Mme Bonacieux le suivit des yeux avec ce long regard d'amour dont
la femme accompagne l'homme qu'elle se sent aimer; mais lorsqu'il
eut disparu a l'angle de la rue, elle tomba a genoux, et joignant
les mains:

"O mon Dieu! s'ecria-t-elle, protegez la reine, protegez-moi!"


CHAPITRE XIX
PLAN DE CAMPAGNE

D'Artagnan se rendit droit chez M. de Treville. Il avait reflechi
que, dans quelques minutes, le cardinal serait averti par ce damne
inconnu, qui paraissait etre son agent, et il pensait avec raison
qu'il n'y avait pas un instant a perdre.

Le coeur du jeune homme debordait de joie. Une occasion ou il y
avait a la fois gloire a acquerir et argent a gagner se presentait
a lui, et, comme premier encouragement, venait de le rapprocher
d'une femme qu'il adorait. Ce hasard faisait donc presque du
premier coup, pour lui, plus qu'il n'eut ose demander a la
Providence.

M. de Treville etait dans son salon avec sa cour habituelle de
gentilshommes. D'Artagnan, que l'on connaissait comme un familier
de la maison, alla droit a son cabinet et le fit prevenir qu'il
l'attendait pour chose d'importance.

D'Artagnan etait la depuis cinq minutes a peine, lorsque
M. de Treville entra. Au premier coup d'oeil et a la joie qui se
peignait sur son visage, le digne capitaine comprit qu'il se
passait effectivement quelque chose de nouveau.

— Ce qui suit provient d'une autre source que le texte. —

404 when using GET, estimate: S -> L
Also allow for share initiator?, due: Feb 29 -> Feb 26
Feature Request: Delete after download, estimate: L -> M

Tout le long de la route, d'Artagnan s'etait demande s'il se
confierait a M. de Treville, ou si seulement il lui demanderait de
lui accorder carte blanche pour une affaire secrete. Mais
M. de Treville avait toujours ete si parfait pour lui, il etait si
fort devoue au roi et a la reine, il haissait si cordialement le
cardinal, que le jeune homme resolut de tout lui dire.

"Vous m'avez fait demander, mon jeune ami? dit M. de Treville.

-- Oui, monsieur, dit d'Artagnan, et vous me pardonnerez, je
l'espere, de vous avoir derange, quand vous saurez de quelle chose
importante il est question.

-- Dites alors, je vous ecoute.

-- Il ne s'agit de rien de moins, dit d'Artagnan, en baissant la
voix, que de l'honneur et peut-etre de la vie de la reine.